One new detective title, Crime Does Not Pay, a true-crime entry with more sex, violence, gore, and mayhem than ever seen in a comic book, made a huge splash during the war years. That America loved crime stories was hardly a revelation; the obsession with crime and punishment dated back to the Wild West and never abated. The country was fascinated by, and even glamorized, its outlaws, from Billy the Kid and the James brothers to Al Capone and Pretty Boy Floyd. That fascination had been exploited to great success in the cinema, through characters portrayed by Edward G. Robinson, James Cagney, and others, and in books and pulp magazines. Comics, including The Spirit, had presented a wide range of stories not involving superheroes, but since the target audience of these comic books was the young reader, publishers and editors self-regulated their books’ content. It was permissible to have beginning-to-end, panel-to-panel, sock-’em-up action, and people (usually the bad guys) could die over the course of all the violence; but there were limits to blood and gore, depictions of shootings and stabbings, and close-ups of fallen bodies. Sex, of course, was strictly off-limits, and artists could strip down their characters only so far, usually to what amounted to little more than their underwear, but it had better stop at that point. Artists were always happy to push their limits, but they knew when they literally had to draw the line.

Crime Does Not Pay went beyond those customary boundaries. Characters were sprayed by machine-gun fire at point-blank range; the pools of blood looked like small lakes. The more realistic and detailed the better. The comic’s first cover depicted, in extreme close-up and full color, a knife blade driven through a hand, pinning it to a table. Only two rules seemed to apply: The stories had to be true, or at least within screaming distance of it; and the criminals had to be punished, by prison or death, by the end of the stories. But between the beginning and retribution, it was anything goes.

(Stored data entries)
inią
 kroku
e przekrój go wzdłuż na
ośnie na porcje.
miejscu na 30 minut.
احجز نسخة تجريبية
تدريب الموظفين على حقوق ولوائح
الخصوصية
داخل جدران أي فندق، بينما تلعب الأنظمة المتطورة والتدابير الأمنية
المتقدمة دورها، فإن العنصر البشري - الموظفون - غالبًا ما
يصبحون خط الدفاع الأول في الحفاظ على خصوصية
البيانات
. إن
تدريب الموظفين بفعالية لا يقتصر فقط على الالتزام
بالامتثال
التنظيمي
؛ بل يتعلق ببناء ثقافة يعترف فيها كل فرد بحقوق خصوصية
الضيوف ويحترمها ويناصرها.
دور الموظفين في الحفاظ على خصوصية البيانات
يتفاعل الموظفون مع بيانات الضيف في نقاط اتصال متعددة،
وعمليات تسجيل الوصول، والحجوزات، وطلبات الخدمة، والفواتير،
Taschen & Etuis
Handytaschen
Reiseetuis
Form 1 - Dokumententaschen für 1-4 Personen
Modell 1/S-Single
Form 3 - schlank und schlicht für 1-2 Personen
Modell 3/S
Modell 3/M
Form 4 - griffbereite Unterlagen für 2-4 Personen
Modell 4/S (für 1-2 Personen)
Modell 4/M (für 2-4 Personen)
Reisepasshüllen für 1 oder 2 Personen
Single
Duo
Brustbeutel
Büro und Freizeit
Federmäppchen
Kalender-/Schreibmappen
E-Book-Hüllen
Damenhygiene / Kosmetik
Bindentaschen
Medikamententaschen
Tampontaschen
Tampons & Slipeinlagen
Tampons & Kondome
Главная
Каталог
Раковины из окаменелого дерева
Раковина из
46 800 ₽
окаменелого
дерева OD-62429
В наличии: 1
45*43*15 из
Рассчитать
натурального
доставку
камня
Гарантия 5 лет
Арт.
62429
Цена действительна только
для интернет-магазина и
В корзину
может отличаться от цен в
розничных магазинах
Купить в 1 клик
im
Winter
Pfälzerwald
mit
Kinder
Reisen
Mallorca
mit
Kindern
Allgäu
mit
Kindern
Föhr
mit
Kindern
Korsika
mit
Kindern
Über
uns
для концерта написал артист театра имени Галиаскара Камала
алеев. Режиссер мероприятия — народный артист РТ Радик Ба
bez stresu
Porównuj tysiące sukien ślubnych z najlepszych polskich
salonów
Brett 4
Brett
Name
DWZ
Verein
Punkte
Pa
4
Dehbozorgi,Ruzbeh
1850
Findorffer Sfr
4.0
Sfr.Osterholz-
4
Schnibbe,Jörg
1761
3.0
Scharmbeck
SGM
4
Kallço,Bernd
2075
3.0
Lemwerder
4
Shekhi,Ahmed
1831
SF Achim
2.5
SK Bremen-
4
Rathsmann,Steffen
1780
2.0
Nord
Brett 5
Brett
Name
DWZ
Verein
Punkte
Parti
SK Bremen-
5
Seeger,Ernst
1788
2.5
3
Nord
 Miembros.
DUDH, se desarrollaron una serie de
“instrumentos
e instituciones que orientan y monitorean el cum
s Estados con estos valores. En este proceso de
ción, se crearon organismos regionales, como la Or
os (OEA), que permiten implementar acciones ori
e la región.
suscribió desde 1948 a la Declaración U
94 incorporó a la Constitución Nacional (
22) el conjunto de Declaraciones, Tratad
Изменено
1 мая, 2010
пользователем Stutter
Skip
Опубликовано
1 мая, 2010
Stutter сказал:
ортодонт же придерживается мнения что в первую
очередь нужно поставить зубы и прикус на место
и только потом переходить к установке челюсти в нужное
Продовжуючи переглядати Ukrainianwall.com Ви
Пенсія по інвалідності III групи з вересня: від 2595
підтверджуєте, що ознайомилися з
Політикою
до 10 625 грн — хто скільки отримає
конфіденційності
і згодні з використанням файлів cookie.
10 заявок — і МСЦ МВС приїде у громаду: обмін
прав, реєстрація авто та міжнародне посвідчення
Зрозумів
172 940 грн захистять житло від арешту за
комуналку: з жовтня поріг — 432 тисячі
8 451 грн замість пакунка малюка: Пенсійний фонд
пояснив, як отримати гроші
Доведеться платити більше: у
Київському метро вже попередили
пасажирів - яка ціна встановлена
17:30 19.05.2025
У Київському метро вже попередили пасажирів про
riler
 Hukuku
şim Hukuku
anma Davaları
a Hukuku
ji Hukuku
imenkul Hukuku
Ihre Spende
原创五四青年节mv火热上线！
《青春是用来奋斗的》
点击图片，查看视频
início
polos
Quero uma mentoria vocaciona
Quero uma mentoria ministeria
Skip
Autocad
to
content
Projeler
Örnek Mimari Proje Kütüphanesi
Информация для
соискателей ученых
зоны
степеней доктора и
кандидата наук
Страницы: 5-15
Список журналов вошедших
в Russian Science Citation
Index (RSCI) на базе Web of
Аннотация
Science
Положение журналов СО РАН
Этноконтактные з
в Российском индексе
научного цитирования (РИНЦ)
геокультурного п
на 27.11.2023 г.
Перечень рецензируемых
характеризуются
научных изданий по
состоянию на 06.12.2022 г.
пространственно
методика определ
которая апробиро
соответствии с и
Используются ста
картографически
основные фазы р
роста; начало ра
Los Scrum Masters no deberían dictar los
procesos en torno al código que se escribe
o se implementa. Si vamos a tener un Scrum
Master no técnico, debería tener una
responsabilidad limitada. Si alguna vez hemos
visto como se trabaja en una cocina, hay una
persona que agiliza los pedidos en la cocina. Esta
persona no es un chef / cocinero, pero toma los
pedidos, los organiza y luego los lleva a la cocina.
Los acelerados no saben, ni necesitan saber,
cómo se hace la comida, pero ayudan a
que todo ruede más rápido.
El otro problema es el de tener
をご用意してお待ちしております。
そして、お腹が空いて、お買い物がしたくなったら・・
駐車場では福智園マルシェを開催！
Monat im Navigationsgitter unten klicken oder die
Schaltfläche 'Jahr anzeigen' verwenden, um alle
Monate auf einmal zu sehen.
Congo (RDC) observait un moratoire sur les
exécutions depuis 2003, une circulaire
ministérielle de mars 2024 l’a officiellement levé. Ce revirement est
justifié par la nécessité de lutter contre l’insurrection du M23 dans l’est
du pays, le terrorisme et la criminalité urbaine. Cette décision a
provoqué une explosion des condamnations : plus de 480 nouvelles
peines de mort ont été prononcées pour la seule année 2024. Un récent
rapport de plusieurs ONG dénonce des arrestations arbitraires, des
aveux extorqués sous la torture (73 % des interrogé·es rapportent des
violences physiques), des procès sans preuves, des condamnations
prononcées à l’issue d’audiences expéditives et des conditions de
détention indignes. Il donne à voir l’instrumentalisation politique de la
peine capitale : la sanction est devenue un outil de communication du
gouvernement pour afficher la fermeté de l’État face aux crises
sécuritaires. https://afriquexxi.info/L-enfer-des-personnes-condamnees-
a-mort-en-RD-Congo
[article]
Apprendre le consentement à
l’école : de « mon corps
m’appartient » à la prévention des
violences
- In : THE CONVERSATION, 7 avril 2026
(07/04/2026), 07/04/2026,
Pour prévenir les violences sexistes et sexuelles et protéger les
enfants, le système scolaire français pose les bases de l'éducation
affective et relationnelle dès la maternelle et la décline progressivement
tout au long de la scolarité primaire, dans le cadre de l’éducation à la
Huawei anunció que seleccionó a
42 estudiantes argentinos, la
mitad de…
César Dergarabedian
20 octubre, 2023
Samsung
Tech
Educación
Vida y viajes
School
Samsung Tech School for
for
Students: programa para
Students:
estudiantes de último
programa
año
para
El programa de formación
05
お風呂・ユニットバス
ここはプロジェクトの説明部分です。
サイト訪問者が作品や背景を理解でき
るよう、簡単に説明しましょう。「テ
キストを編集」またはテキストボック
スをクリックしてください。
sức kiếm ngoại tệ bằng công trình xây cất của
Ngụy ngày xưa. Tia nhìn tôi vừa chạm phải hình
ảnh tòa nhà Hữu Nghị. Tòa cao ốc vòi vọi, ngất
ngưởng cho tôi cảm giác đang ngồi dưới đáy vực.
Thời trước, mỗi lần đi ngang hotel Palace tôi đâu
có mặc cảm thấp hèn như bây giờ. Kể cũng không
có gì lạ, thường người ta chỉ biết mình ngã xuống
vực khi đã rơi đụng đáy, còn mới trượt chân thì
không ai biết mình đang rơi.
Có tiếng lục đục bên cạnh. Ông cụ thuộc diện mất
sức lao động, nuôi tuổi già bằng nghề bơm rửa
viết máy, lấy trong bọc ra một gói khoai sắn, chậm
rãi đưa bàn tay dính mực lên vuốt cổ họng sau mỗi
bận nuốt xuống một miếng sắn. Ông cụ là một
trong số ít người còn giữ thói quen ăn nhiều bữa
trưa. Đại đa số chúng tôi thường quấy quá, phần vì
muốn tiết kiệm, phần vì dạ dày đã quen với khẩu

■ **Work request 1**:
In the passage on crime comics, what did the first cover of Crime Does Not Pay show?
■ **Work request 2**:
Please retype the passage on crime comics from "Crime Does Not Pay went" up to and including "was anything goes.".
■ **Work request 3**:
Write a continuation of the passage on crime comics, starting right after its final sentence.

■ **Task answer 1**:
A knife blade driven through a hand, pinning it to a table, shown in extreme close-up and full color.

■ **Task answer 2**:
Crime Does Not Pay went beyond those customary boundaries. Characters were sprayed by machine-gun fire at point-blank range; the pools of blood looked like small lakes. The more realistic and detailed the better. The comic’s first cover depicted, in extreme close-up and full color, a knife blade driven through a hand, pinning it to a table. Only two rules seemed to apply: The stories had to be true, or at least within screaming distance of it; and the criminals had to be punished, by prison or death, by the end of the stories. But between the beginning and retribution, it was anything goes.

■ **Task answer 3**:
Crime, it turned out, paid by the boatload. Crime Does Not Pay flew off the newsstands and drugstore shelves, with a huge percentage of sales going to soldiers overseas. Over the next decade, imitators would pop up everywhere, and they, along with a line of horror comics offering increasingly gruesome tales, would lead to a showdown between publishers and citizen groups, church organizations, and lawmakers, with predictable but disturbing results

The war provided an ideal link among comic book readers of all ages and backgrounds. Patriotism—and the deep hatred for Germany and Japan—swept over the country, creating an urgent need—a need for involvement, a need for bravery, a need for victory over the forces of evil—and who better to offer a temporary gleam of security than heroic figures in comic books? Comic book publishers understood this, and before the war was over, it seemed as if every superhero in the business had brushed up against the enemy. New heroes with such names as Mr. Liberty, the Defender, the Liberator, the American Crusader, and the Fightin’ Yank sprang up.

Few characters—or names, for that matter—pounced on the patriotic fervor like Captain America, the red-white-and-blue-clad superhero created by Jack Kirby and Joe Simon. Captain America Comics, issued by Timely, turned up in early 1941, before Pearl Harbor but at a time when frustrated Americans were impatiently awaiting their country’s inevitable entry into the war.